Required task: Could you copy out every one of the lines below without changing a single character?

* * * * *

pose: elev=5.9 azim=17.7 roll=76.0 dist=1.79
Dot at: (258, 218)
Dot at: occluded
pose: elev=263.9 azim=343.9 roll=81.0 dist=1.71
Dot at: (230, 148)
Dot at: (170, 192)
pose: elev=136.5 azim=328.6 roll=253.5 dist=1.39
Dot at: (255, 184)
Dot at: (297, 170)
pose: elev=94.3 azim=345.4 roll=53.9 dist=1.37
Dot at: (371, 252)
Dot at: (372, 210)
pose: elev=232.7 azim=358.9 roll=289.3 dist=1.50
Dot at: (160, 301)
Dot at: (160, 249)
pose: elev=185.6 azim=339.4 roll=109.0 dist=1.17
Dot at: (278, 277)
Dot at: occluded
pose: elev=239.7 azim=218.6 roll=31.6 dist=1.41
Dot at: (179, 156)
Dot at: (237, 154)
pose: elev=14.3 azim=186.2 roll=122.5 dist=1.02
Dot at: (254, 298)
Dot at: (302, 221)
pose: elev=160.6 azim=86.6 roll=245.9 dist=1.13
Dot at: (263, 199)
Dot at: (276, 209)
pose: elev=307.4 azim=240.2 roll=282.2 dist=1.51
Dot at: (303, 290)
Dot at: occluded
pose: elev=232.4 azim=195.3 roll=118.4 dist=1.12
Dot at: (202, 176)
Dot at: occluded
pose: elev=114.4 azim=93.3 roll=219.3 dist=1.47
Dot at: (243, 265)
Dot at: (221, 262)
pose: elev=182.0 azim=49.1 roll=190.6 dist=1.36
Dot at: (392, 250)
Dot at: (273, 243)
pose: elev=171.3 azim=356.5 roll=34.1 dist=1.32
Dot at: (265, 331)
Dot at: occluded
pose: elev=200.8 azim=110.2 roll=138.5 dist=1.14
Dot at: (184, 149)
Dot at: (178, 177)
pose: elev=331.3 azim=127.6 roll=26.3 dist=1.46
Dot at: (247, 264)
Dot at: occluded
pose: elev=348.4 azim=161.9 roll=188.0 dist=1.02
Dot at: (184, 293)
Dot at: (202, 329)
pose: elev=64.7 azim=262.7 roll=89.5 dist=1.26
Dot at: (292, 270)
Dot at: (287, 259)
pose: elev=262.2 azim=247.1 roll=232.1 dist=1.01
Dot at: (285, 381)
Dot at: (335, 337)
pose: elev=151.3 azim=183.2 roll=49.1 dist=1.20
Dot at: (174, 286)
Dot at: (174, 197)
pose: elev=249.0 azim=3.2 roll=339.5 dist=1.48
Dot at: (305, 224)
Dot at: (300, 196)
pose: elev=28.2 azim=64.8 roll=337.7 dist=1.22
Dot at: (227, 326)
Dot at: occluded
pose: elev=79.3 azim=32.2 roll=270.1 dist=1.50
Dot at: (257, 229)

* * * * *

Finished answer:
pose: elev=5.9 azim=17.7 roll=76.0 dist=1.79
Dot at: (258, 218)
Dot at: occluded
pose: elev=263.9 azim=343.9 roll=81.0 dist=1.71
Dot at: (230, 148)
Dot at: (170, 192)
pose: elev=136.5 azim=328.6 roll=253.5 dist=1.39
Dot at: (255, 184)
Dot at: (297, 170)
pose: elev=94.3 azim=345.4 roll=53.9 dist=1.37
Dot at: (371, 252)
Dot at: (372, 210)
pose: elev=232.7 azim=358.9 roll=289.3 dist=1.50
Dot at: (160, 301)
Dot at: (160, 249)
pose: elev=185.6 azim=339.4 roll=109.0 dist=1.17
Dot at: (278, 277)
Dot at: occluded
pose: elev=239.7 azim=218.6 roll=31.6 dist=1.41
Dot at: (179, 156)
Dot at: (237, 154)
pose: elev=14.3 azim=186.2 roll=122.5 dist=1.02
Dot at: (254, 298)
Dot at: (302, 221)
pose: elev=160.6 azim=86.6 roll=245.9 dist=1.13
Dot at: (263, 199)
Dot at: (276, 209)
pose: elev=307.4 azim=240.2 roll=282.2 dist=1.51
Dot at: (303, 290)
Dot at: occluded
pose: elev=232.4 azim=195.3 roll=118.4 dist=1.12
Dot at: (202, 176)
Dot at: occluded
pose: elev=114.4 azim=93.3 roll=219.3 dist=1.47
Dot at: (243, 265)
Dot at: (221, 262)
pose: elev=182.0 azim=49.1 roll=190.6 dist=1.36
Dot at: (392, 250)
Dot at: (273, 243)
pose: elev=171.3 azim=356.5 roll=34.1 dist=1.32
Dot at: (265, 331)
Dot at: occluded
pose: elev=200.8 azim=110.2 roll=138.5 dist=1.14
Dot at: (184, 149)
Dot at: (178, 177)
pose: elev=331.3 azim=127.6 roll=26.3 dist=1.46
Dot at: (247, 264)
Dot at: occluded
pose: elev=348.4 azim=161.9 roll=188.0 dist=1.02
Dot at: (184, 293)
Dot at: (202, 329)
pose: elev=64.7 azim=262.7 roll=89.5 dist=1.26
Dot at: (292, 270)
Dot at: (287, 259)
pose: elev=262.2 azim=247.1 roll=232.1 dist=1.01
Dot at: (285, 381)
Dot at: (335, 337)
pose: elev=151.3 azim=183.2 roll=49.1 dist=1.20
Dot at: (174, 286)
Dot at: (174, 197)
pose: elev=249.0 azim=3.2 roll=339.5 dist=1.48
Dot at: (305, 224)
Dot at: (300, 196)
pose: elev=28.2 azim=64.8 roll=337.7 dist=1.22
Dot at: (227, 326)
Dot at: occluded
pose: elev=79.3 azim=32.2 roll=270.1 dist=1.50
Dot at: (257, 229)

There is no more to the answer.